NEWS BLOG (WSAU) News coverage of choosing a pope is almost like covering the NFL draft. We speculate endlessly about who is going to be chosen, and the various strengths and weaknesses of the possibilities. And just like mock draft-boards are ultimately wrong the moment the actual selections begin the papal speculation is also wrong.
Not only is much of our pre-conclave commentary simply inaccurate, I think a lot of the selection criteria that we talk about is ultimately not what the College of Cardinals considers. We think in terms of conservative or liberal. In truth, anyone who rises to the position of Cardinal is conservative on issues of church doctrine. Almost all of the voting Cardinals were installed by doctrinal-conservatives John Paul II or Benedict.
I think there may be some discussion at Conclave of outsider vs. insider… Pope Francis is indeed an outsider who’s spent almost none of his ministry at the Vatican, in contrast to Benedict who was very much an insider. I also don’t think there’s as much emphasis on geography. We’re caught up in the novelty of a ‘Pope from the Americas’. It’s more likely the selectors debated and prayed over who among them is most likely to reflect the face of Jesus in the modern world. Against that yardstick, Francis is an excellent choice. Christ taught the poor. He healed and comforted the sick. He ate with outcasts and prostitutes. He rejected the earthy trappings of wealth and privilege. Pope Francis seems to reflect those Christ-like values perfectly. As a Jesuit, education is a cornerstone of his ministry. Many of his priests in Argentina are ‘shoe leather Fathers’ who go out into the countryside to evangelize. Francis lived in a small apartment in Buenos Aires, cooked his own meals, and took the bus to work. (He declined the lavish Archbishops residence, with servants and a chauffeur.) The cross he wore as he appeared on the balcony was a simple wood carving, not a jewel-encrusted crucifix.
As an outsider, Francis will have a fighting chance to clear out some of the graft within the Curia. He doesn’t have personal ties to church administrators in Rome where much of the corruption and scandal reside.

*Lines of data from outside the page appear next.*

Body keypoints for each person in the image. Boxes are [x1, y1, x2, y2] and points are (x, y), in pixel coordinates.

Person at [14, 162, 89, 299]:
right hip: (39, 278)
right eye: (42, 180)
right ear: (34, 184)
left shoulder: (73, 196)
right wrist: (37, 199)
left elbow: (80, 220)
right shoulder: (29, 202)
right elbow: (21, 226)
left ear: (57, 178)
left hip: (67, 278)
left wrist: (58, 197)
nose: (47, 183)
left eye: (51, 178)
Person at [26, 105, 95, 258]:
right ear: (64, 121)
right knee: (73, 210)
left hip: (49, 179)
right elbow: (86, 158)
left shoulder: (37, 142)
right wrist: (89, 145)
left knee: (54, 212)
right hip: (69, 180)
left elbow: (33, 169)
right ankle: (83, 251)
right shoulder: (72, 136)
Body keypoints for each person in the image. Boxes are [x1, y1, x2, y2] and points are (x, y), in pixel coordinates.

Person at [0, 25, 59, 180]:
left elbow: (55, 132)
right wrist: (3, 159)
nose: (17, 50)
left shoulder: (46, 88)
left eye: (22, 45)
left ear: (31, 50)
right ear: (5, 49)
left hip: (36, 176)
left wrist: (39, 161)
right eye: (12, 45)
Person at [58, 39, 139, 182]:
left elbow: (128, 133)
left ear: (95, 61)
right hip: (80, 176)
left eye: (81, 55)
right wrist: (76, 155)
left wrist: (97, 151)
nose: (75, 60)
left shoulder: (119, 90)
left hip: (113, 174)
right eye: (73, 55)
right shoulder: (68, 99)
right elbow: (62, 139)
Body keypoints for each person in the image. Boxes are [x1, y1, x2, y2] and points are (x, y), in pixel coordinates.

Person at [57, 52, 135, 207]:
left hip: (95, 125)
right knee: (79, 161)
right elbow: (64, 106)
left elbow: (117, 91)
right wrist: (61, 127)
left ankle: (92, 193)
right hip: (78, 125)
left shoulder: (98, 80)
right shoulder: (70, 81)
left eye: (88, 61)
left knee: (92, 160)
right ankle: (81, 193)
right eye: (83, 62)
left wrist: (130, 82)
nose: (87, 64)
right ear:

Francis is not a conservative or a liberal. He’s a servant. Reflect upon the opening words of his papacy: “true reform takes place in our hearts.” His emphasis on the poor does not make him ‘a liberal Pope.' The Roman Catholic church is the largest charitable organization in the world. Unlike governments that may forcibly collect taxes and redistribute it to the poor, the Church is funded by the voluntary contributions of its members. The faithful expect their offerings and tithes to be used to help build God's kingdom on Earth. That kind of charity is in the best tradition of conservatives.
I’m a Protestant. All of the faithful will be strengthened by Francis. May God bless his leadership.